Republican Lombardo ousts Democratic governor in Nevada
Lombardo’s defeat of Sisolak ends four years of Democratic dominance in Nevada.
Republican Joe Lombardo unseated Nevada Gov. Steve Sisolak, notching a win for the GOP in an otherwise tough year for the party’s candidates for governor.
Lombardo’s defeat of Sisolak, who was the first Democrat to hold the governorship in two decades, ends four years of Democratic dominance in Nevada, where the party has enjoyed total control of state government.
The race remained a toss-up through late summer and fall, with recent polling showing Lombardo, the elected sheriff of populous Clark County who was backed by former President Donald Trump, ahead in a consistently tight contest in the presidential swing state.
Lombardo, an Army veteran with decades of law enforcement experience who was first elected to the sheriff’s post in 2014, clinched the Republican nomination in June with Trump’s backing, beating out more than a dozen primary challengers, including former Sen. Dean Heller.

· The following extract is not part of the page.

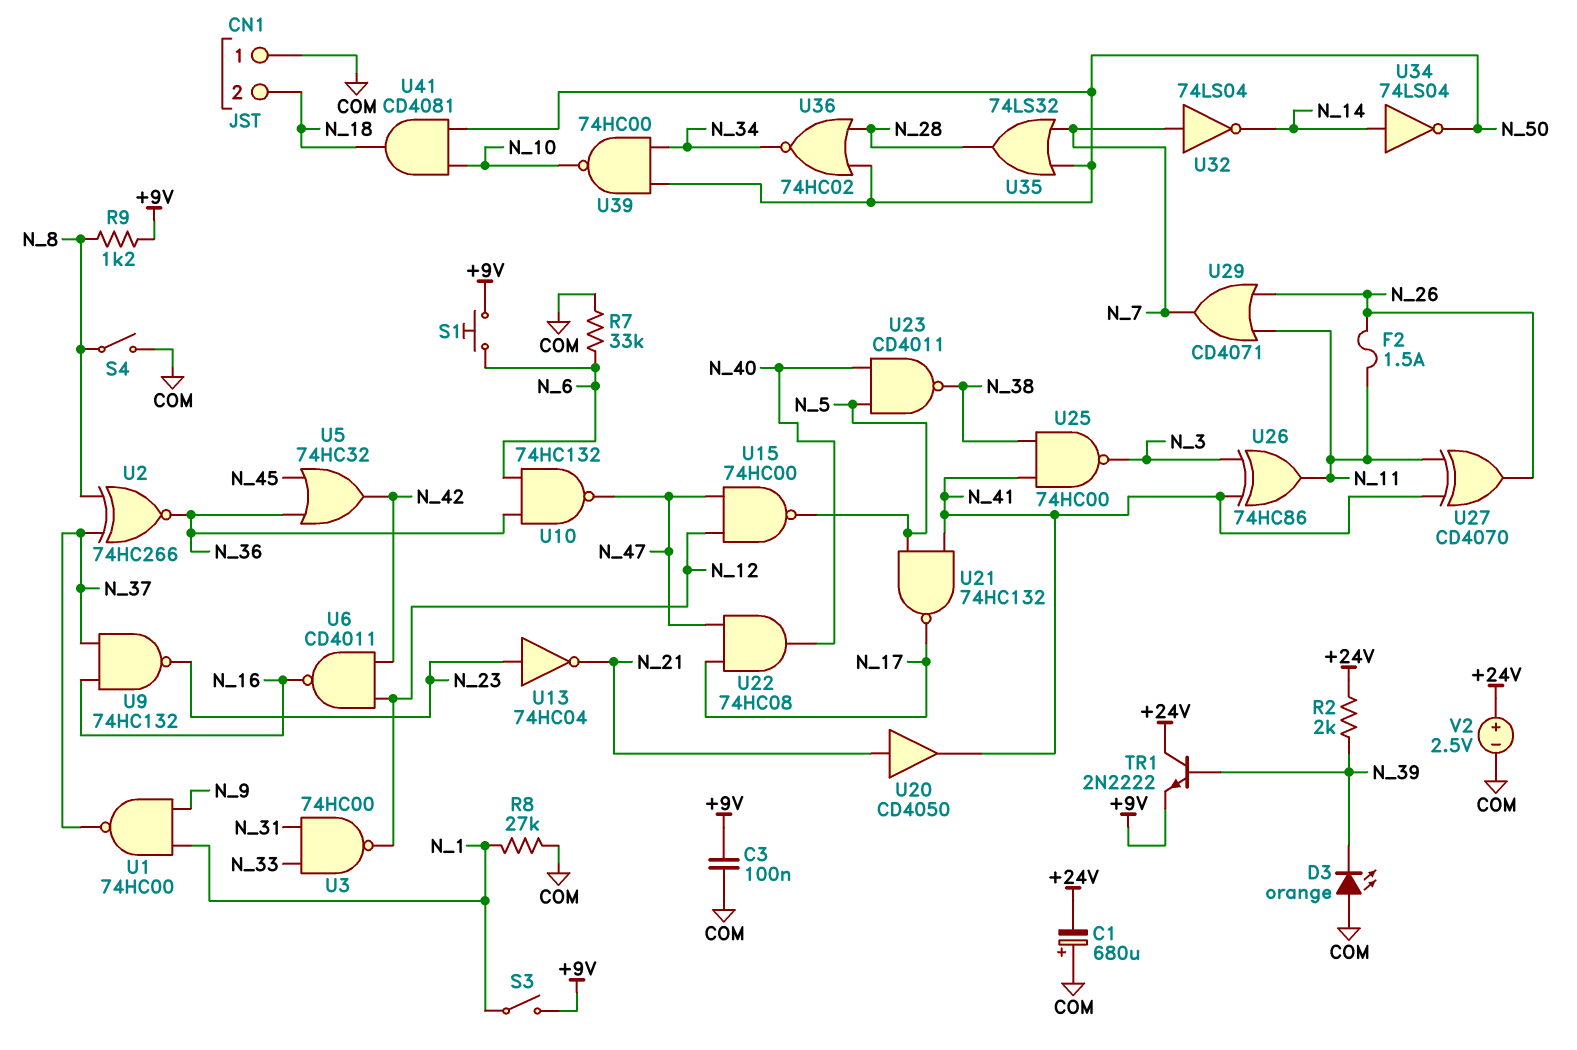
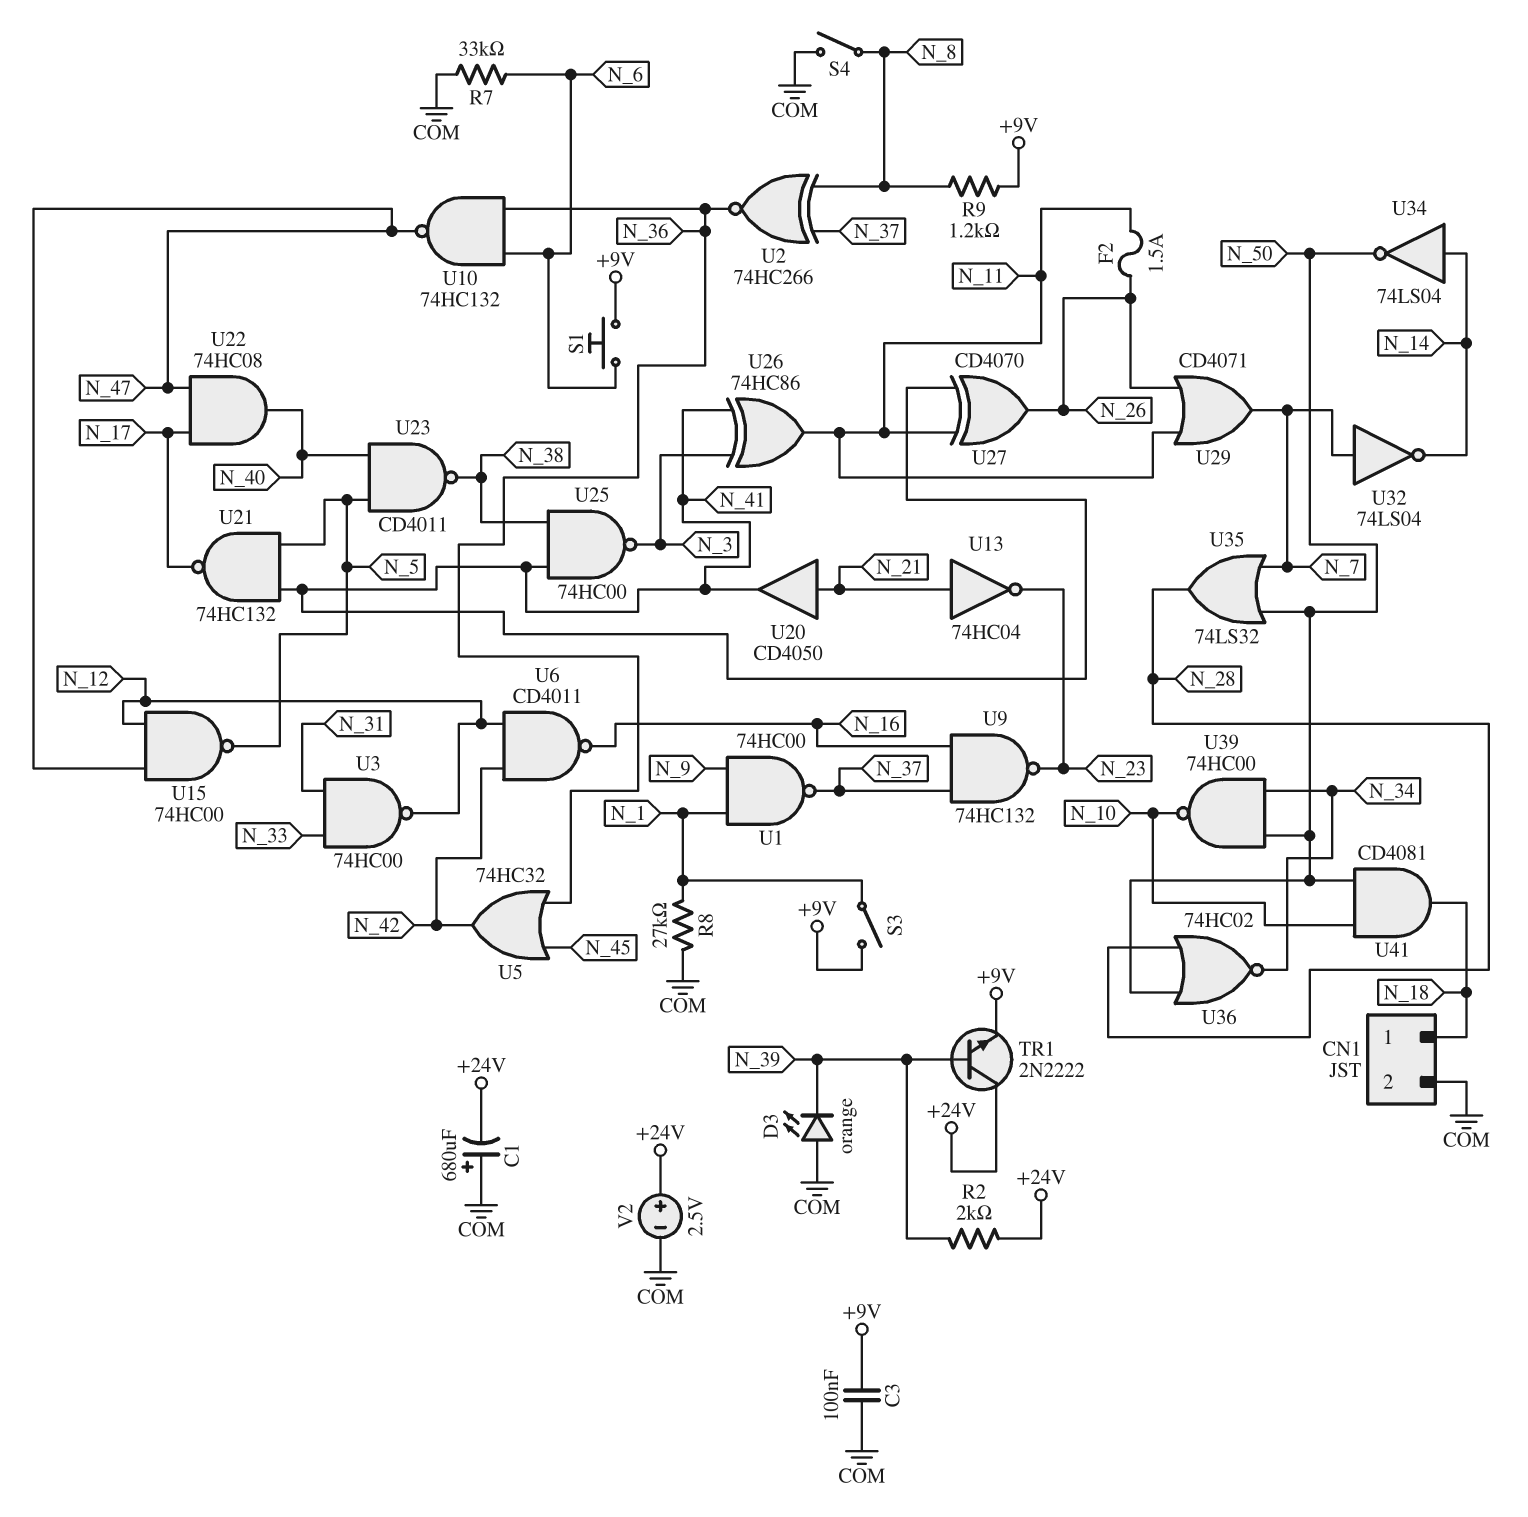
CN1 pin 1: COM -> N_18
CN1 pin 2: N_18 -> COM
U13: NOT 74HC04 (in N_23, out N_21) -> NOT 74HC04 (in N_21, out N_23)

The two-term sheriff campaigned on a law-and-order and pro-business platform, accusing Sisolak of being corrupt and soft on crime and attacking his response to the Covid-19 pandemic.
The Republican’s campaign hammered Sisolak for keeping businesses closed during the pandemic and as late as last month accused him of continuing to “shut down the state.” He argued the Sisolak administration “devastated our economy” by keeping many businesses, including those on the Las Vegas Strip, closed while some other states reopened. Lombardo promised never to raise taxes and said he would enact proposals that drew businesses to the state.

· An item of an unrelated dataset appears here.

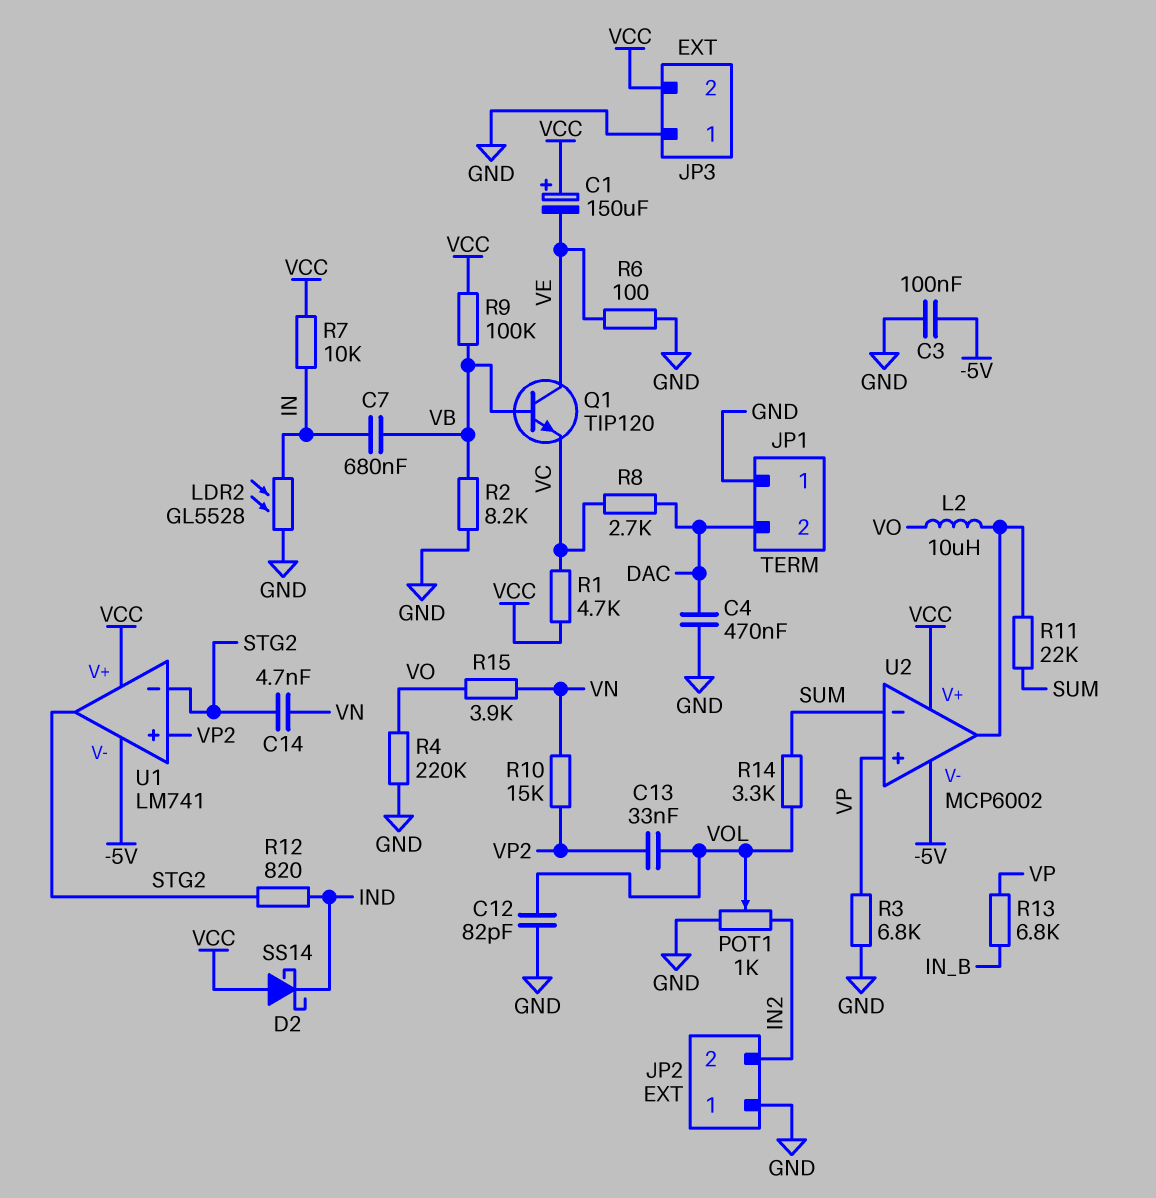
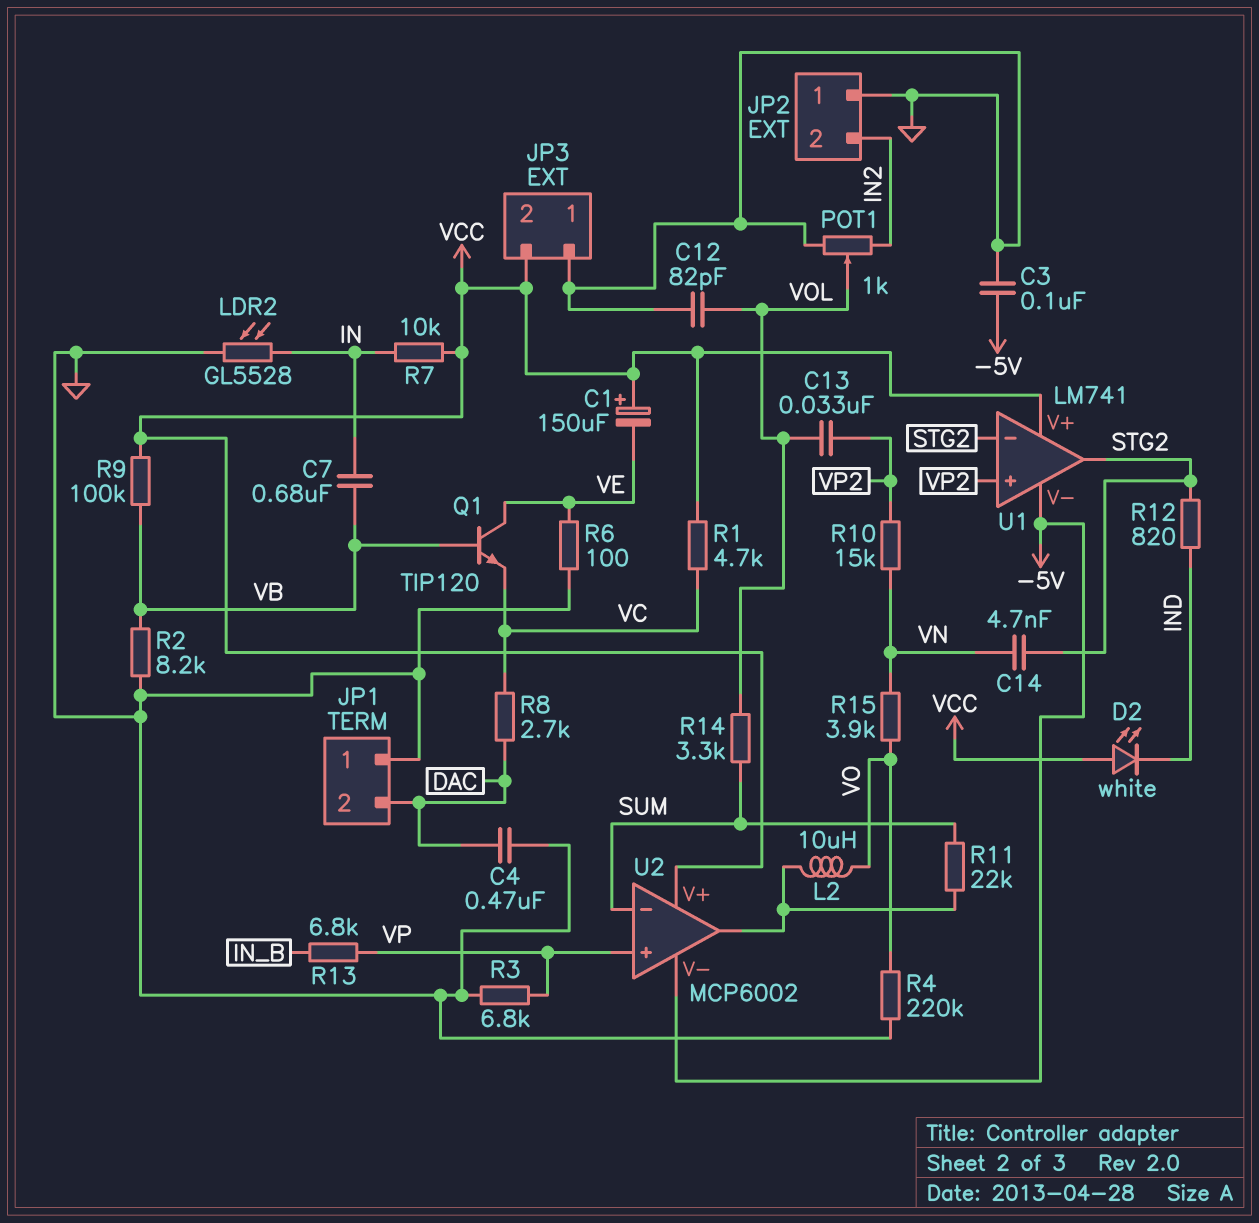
D2: schottky SS14 (A VCC, K IND) -> LED white (A VCC, K IND)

He accused Sisolak of making schools unsafe, repeatedly pointing to a “restorative justice” law the governor signed in his first year which proposed alternatives to expulsion and suspension for students who committed minor infractions, intended at slowing the so-called school-to-prison pipeline. The law has received renewed attention by opponents amid a violence uptick in southern Nevada schools.

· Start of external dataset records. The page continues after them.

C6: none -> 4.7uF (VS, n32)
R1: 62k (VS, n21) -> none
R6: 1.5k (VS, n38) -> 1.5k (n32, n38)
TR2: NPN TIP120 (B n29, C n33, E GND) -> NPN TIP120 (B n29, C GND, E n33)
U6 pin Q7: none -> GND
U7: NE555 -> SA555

Lombardo pledged during the campaign to expand charter school access and give parents more say over their children’s curriculum.
In the wake of the Supreme Court overturning Roe v. Wade in June, Sisolak and his allies seized on the issue of abortion rights. Lombardo was forced to balance national Republicans’ position on abortion with that of many Nevadans, who traditionally support individual liberties.
The sheriff said he would respect the state’s 1990 ballot referendum upholding the right to the procedure, and his campaign and outside allies ran ads characterizing Democrats' talking points as exaggerated. But his campaign also sponsored an event with an anti-abortion organization. In at least one ad, Lombardo’s campaign sought to turn the attention back to economic and crime-focused issues, illustrating the precariousness of the issue in the state.